Document text.
-- Start --

StringNormalizer#
StringNormalizer - 10#
Version
domain: main
since_version: 10
function: False
support_level: SupportType.COMMON
shape inference: True
This version of the operator has been available since version 10.
Summary
StringNormalization performs string operations for basic cleaning. This operator has only one input (denoted by X) and only one output (denoted by Y). This operator first examines the elements in the X, and removes elements specified in “stopwords” attribute. After removing stop words, the intermediate result can be further lowercased, uppercased, or just returned depending the “case_change_action” attribute. This operator only accepts [C]- and [1, C]-tensor. If all elements in X are dropped, the output will be the empty value of string tensor with shape [1] if input shape is [C] and shape [1, 1] if input shape is [1, C].
Attributes
case_change_action: string enum that cases output to be lowercased/uppercases/unchanged. Valid values are “LOWER”, “UPPER”, “NONE”. Default is “NONE” Default value is
'NONE'
.is_case_sensitive: Boolean. Whether the identification of stop words in X is case- sensitive. Default is false Default value is
0
.locale: Environment dependent string that denotes the locale according to which output strings needs to be upper/lowercased.Default en_US or platform specific equivalent as decided by the implementation.
stopwords: List of stop words. If not set, no word would be removed from X.
Inputs
X (heterogeneous) - tensor(string): UTF-8 strings to normalize
Outputs
Y (heterogeneous) - tensor(string): UTF-8 Normalized strings
Examples
nostopwords_nochangecase
input = np.array([u'monday', u'tuesday']).astype(object)
output = input
# No stopwords. This is a NOOP
node = onnx.helper.make_node(
'StringNormalizer',
inputs=['x'],
outputs=['y'],
is_case_sensitive=1,
)
expect(node, inputs=[input], outputs=[output], name='test_strnormalizer_nostopwords_nochangecase')
monday_casesensintive_nochangecase
input = np.array([u'monday', u'tuesday', u'wednesday', u'thursday']).astype(object)
output = np.array([u'tuesday', u'wednesday', u'thursday']).astype(object)

-- End --

Your tasks.
1. Which tensor shapes does the StringNormalizer documentation say the operator accepts?
2. Translate this sentence from the StringNormalizer documentation into Spanish: "This operator has only one input (denoted by X) and only one output (denoted by Y)."
3. Pick up the StringNormalizer documentation after its last line and keep writing it.
The entries come from a separate source with no connection to the StringNormalizer documentation.

Extracted information.
-- Start --

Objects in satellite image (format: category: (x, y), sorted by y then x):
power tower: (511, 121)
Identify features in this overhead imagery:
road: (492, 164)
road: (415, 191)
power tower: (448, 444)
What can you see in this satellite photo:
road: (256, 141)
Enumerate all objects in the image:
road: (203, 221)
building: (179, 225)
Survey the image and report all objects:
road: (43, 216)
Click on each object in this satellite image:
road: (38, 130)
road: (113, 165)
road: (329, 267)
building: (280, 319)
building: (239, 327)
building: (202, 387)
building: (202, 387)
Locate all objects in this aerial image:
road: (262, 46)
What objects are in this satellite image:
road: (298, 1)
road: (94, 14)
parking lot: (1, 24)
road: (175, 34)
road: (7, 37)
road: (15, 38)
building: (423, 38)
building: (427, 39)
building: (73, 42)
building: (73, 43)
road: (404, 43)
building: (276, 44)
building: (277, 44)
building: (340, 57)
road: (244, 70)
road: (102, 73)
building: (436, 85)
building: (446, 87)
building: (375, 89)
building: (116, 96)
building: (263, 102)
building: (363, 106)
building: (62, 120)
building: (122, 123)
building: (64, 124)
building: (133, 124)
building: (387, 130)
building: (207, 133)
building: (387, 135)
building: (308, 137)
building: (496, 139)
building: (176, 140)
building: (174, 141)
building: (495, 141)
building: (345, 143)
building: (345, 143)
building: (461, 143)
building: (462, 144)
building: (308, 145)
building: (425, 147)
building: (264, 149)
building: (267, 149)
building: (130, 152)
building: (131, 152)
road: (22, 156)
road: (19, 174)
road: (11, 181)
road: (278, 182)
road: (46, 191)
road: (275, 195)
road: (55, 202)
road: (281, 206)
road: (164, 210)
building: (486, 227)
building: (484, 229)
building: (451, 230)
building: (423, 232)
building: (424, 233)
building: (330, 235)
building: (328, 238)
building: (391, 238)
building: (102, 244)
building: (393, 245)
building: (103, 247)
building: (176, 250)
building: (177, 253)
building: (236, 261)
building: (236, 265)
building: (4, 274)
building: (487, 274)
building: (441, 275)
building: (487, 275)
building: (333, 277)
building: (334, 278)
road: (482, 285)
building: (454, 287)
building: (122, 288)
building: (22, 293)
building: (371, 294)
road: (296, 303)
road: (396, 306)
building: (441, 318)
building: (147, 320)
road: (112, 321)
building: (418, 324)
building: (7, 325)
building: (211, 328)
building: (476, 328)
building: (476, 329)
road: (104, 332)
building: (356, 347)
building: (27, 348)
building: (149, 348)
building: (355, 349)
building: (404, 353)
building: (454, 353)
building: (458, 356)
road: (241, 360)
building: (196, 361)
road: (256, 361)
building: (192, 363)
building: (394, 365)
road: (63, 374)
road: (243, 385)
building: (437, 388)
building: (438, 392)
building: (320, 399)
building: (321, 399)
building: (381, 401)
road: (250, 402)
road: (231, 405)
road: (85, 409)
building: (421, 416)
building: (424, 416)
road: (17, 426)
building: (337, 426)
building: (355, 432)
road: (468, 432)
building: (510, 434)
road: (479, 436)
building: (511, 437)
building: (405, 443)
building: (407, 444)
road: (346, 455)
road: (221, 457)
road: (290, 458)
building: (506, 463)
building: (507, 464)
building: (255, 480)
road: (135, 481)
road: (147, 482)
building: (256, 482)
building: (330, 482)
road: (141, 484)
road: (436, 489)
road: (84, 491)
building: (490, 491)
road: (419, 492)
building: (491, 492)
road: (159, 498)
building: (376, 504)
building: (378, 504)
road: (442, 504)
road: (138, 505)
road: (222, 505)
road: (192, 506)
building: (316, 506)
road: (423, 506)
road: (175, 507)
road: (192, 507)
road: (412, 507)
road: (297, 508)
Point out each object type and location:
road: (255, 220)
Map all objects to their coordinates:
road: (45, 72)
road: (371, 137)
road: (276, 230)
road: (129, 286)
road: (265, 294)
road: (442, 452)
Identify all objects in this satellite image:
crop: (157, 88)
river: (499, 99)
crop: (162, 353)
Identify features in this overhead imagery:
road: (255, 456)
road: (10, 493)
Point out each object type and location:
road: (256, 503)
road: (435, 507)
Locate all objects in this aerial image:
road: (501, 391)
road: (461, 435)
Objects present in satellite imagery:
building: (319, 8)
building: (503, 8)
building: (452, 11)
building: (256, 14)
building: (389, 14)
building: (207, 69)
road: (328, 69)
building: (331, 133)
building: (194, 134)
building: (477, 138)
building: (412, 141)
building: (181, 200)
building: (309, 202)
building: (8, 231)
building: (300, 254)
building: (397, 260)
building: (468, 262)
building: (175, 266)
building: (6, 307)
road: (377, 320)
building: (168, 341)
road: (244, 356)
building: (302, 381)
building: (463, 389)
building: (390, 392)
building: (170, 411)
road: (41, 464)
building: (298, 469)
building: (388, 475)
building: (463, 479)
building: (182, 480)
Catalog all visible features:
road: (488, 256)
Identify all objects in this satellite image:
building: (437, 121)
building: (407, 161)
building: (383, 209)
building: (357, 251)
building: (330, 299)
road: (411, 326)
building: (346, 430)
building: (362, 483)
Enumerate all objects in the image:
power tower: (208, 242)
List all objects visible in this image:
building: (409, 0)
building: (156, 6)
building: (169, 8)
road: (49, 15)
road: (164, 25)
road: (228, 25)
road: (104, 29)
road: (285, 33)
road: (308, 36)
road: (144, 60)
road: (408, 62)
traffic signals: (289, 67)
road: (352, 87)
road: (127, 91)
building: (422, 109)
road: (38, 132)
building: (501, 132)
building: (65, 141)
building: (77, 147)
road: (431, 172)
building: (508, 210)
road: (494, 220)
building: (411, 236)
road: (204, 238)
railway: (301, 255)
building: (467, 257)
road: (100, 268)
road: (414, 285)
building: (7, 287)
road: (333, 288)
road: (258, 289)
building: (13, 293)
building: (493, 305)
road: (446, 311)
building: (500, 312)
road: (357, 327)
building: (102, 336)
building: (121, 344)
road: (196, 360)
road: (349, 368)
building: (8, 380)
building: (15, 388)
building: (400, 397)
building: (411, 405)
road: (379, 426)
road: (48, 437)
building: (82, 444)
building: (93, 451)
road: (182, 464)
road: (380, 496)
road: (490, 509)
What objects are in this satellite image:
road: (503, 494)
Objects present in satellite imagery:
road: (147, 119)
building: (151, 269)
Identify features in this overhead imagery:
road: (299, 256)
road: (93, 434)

-- End --

Solved problems.
1. It accepts only [C]- and [1, C]-tensors.

2. Este operador tiene solo una entrada (denotada por X) y solo una salida (denotada por Y).

3.
stopwords = [u'monday']
node = onnx.helper.make_node(
'StringNormalizer',
inputs=['x'],
outputs=['y'],
is_case_sensitive=1,
stopwords=stopwords
)
expect(node, inputs=[input], outputs=[output], name='test_strnormalizer_export_monday_casesensintive_nochangecase')
monday_casesensintive_lower
input = np.array([u'monday', u'tuesday', u'wednesday', u'thursday']).astype(object)
output = np.array([u'tuesday', u'wednesday', u'thursday']).astype(object)
stopwords = [u'monday']
node = onnx.helper.make_node(
'StringNormalizer',
inputs=['x'],
outputs=['y'],
case_change_action='LOWER',
is_case_sensitive=1,
stopwords=stopwords
)
expect(node, inputs=[input], outputs=[output], name='test_strnormalizer_export_monday_casesensintive_lower')
monday_casesensintive_upper
input = np.array([u'monday', u'tuesday', u'wednesday', u'thursday']).astype(object)
output = np.array([u'TUESDAY', u'WEDNESDAY', u'THURSDAY']).astype(object)
stopwords = [u'monday']
node = onnx.helper.make_node(
'StringNormalizer',
inputs=['x'],
outputs=['y'],
case_change_action='UPPER',
is_case_sensitive=1,
stopwords=stopwords
)
expect(node, inputs=[input], outputs=[output], name='test_strnormalizer_export_monday_casesensintive_upper')
monday_empty_output
input = np.array([u'monday', u'monday']).astype(object)
output = np.array([u'']).astype(object)
stopwords = [u'monday']
node = onnx.helper.make_node(
'StringNormalizer',
inputs=['x'],
outputs=['y'],
case_change_action='UPPER',
is_case_sensitive=1,
stopwords=stopwords
)
expect(node, inputs=[input], outputs=[output], name='test_strnormalizer_export_monday_empty_output')
monday_insensintive_upper_twodim
input = np.array([u'Monday', u'tuesday', u'wednesday', u'Monday', u'tuesday', u'wednesday']).astype(object).reshape([1, 6])
# It does upper case cecedille, accented E
# and german umlaut but fails
# with german eszett
output = np.array([u'TUESDAY', u'WEDNESDAY', u'TUESDAY', u'WEDNESDAY']).astype(object).reshape([1, 4])
stopwords = [u'monday']
node = onnx.helper.make_node(
'StringNormalizer',
inputs=['x'],
outputs=['y'],
case_change_action='UPPER',
stopwords=stopwords
)
expect(node, inputs=[input], outputs=[output], name='test_strnormalizer_export_monday_insensintive_upper_twodim')